→ Problem
Print exactly what the entries say, line by line, from the first line down to the one with "传真：0533-6555777 / 6037088", inclusive.

[Collected data]
[Start of section]
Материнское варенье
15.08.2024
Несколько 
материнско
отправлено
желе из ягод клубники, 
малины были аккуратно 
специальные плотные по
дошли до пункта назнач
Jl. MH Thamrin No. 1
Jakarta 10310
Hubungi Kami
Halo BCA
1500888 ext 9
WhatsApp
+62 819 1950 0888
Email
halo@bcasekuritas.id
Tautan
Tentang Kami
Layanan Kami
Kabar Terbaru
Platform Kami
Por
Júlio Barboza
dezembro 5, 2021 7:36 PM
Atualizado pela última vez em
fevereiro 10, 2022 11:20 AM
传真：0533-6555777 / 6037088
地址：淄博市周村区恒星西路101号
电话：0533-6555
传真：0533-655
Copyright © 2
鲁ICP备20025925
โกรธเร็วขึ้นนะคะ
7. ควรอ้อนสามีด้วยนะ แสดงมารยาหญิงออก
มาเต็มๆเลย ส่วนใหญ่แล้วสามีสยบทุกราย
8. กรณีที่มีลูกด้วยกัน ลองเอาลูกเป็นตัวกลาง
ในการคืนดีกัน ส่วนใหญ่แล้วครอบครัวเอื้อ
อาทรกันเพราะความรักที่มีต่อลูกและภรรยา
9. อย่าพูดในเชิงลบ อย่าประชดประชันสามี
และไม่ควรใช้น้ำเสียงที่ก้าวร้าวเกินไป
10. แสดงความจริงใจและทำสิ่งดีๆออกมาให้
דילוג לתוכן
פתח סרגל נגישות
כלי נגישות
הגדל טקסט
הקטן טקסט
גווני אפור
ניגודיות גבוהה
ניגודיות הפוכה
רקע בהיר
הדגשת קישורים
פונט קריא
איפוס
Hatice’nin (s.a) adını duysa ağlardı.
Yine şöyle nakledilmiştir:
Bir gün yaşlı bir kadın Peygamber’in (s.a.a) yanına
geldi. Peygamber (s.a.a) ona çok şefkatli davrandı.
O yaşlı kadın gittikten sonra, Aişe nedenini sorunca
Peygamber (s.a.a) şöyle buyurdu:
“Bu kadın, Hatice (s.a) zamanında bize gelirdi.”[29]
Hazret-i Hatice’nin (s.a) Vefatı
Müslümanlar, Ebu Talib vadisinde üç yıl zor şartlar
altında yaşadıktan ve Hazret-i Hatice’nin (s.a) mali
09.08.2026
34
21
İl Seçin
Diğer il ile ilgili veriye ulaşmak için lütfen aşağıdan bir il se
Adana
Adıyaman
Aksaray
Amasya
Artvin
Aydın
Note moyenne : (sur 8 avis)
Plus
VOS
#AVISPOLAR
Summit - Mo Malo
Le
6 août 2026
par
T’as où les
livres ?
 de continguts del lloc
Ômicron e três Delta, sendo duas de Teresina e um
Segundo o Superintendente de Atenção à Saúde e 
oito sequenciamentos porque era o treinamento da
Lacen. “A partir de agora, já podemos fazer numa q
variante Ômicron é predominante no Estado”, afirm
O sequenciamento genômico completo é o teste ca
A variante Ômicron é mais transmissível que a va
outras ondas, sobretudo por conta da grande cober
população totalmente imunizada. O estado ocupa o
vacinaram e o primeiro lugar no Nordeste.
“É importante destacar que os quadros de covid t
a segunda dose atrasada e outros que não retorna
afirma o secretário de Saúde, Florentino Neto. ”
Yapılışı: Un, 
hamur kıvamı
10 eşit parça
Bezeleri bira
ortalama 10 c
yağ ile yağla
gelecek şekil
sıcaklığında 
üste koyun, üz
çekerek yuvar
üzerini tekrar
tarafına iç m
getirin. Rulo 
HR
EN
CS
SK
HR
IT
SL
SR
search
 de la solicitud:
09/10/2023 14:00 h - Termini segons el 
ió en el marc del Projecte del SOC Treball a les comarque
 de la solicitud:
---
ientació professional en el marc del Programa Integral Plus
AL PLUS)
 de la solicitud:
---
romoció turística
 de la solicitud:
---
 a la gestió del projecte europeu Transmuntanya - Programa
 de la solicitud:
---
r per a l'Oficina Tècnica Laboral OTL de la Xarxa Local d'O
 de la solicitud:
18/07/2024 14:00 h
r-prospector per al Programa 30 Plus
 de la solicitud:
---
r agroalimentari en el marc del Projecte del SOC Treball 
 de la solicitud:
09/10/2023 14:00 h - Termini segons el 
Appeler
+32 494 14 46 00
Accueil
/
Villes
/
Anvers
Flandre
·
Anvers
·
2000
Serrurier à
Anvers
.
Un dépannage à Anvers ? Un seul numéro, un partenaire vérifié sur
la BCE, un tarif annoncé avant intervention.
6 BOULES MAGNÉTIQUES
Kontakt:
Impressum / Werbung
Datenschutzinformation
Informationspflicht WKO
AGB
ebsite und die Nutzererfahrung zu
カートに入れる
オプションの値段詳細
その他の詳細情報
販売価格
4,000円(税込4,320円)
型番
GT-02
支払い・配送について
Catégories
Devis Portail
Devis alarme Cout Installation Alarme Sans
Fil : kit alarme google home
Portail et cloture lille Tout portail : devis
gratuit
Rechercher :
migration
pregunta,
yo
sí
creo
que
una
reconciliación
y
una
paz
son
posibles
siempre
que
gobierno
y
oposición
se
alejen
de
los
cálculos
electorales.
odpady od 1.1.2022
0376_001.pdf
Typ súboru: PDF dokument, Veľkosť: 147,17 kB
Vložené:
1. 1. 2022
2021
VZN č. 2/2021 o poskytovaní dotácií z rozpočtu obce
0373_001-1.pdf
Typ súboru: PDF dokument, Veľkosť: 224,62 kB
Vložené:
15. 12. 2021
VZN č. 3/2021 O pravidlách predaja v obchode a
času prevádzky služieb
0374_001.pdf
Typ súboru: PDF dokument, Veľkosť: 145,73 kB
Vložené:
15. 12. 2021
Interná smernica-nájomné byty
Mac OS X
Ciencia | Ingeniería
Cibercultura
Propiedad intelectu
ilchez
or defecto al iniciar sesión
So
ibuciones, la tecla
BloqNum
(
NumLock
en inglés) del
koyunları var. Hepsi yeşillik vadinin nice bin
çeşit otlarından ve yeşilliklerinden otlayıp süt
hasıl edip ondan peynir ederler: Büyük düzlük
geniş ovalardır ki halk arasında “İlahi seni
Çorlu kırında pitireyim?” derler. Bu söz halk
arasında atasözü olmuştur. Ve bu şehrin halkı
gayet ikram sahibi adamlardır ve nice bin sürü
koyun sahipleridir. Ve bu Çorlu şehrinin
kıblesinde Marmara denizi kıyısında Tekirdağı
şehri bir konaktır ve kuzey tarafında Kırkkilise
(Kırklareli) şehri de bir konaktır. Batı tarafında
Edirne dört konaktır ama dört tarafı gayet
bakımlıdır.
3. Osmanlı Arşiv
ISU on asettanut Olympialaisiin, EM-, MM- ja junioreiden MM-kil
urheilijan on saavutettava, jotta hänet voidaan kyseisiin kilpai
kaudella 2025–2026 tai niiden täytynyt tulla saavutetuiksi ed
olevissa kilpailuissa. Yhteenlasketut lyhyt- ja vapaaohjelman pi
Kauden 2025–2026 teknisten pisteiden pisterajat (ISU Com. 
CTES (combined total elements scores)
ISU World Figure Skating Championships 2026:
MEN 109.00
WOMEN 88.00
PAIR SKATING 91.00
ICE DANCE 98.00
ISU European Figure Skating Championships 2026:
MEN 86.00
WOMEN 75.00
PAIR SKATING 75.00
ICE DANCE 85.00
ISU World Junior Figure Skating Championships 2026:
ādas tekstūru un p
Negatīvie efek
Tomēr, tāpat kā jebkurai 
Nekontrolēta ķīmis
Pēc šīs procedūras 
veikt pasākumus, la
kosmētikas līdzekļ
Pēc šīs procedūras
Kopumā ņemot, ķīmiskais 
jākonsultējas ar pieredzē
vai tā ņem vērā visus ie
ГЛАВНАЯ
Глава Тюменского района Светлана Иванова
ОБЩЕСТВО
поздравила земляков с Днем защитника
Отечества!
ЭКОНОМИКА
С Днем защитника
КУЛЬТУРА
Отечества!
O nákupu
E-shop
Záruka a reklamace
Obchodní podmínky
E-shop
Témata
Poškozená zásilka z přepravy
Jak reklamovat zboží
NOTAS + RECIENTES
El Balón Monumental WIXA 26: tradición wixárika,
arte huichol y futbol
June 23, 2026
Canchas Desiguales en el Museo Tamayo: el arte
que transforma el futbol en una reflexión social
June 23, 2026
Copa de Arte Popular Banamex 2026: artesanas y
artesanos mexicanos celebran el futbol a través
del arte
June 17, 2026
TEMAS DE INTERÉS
[End of section]
→ Response to this task
Материнское варенье
15.08.2024
Несколько 
материнско
отправлено
желе из ягод клубники, 
малины были аккуратно 
специальные плотные по
дошли до пункта назнач
Jl. MH Thamrin No. 1
Jakarta 10310
Hubungi Kami
Halo BCA
1500888 ext 9
WhatsApp
+62 819 1950 0888
Email
halo@bcasekuritas.id
Tautan
Tentang Kami
Layanan Kami
Kabar Terbaru
Platform Kami
Por
Júlio Barboza
dezembro 5, 2021 7:36 PM
Atualizado pela última vez em
fevereiro 10, 2022 11:20 AM
传真：0533-6555777 / 6037088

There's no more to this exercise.